● Task
When you reach the line that has "Direktør for Stortingets" in the material below, reproduce it and each line after it exactly, through the last one.
╭─ Data supplied
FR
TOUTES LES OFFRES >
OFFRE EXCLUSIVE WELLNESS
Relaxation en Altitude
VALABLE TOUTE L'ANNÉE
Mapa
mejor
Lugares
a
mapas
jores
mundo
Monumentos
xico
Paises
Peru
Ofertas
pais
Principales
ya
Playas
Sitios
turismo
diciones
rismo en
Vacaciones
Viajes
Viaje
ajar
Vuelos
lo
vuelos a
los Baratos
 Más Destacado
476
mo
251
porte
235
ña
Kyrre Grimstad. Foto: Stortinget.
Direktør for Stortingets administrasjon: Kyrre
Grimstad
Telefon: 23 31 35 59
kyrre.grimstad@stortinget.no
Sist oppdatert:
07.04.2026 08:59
╰─
● Output of the exercise
Direktør for Stortingets administrasjon: Kyrre
Grimstad
Telefon: 23 31 35 59
kyrre.grimstad@stortinget.no
Sist oppdatert:
07.04.2026 08:59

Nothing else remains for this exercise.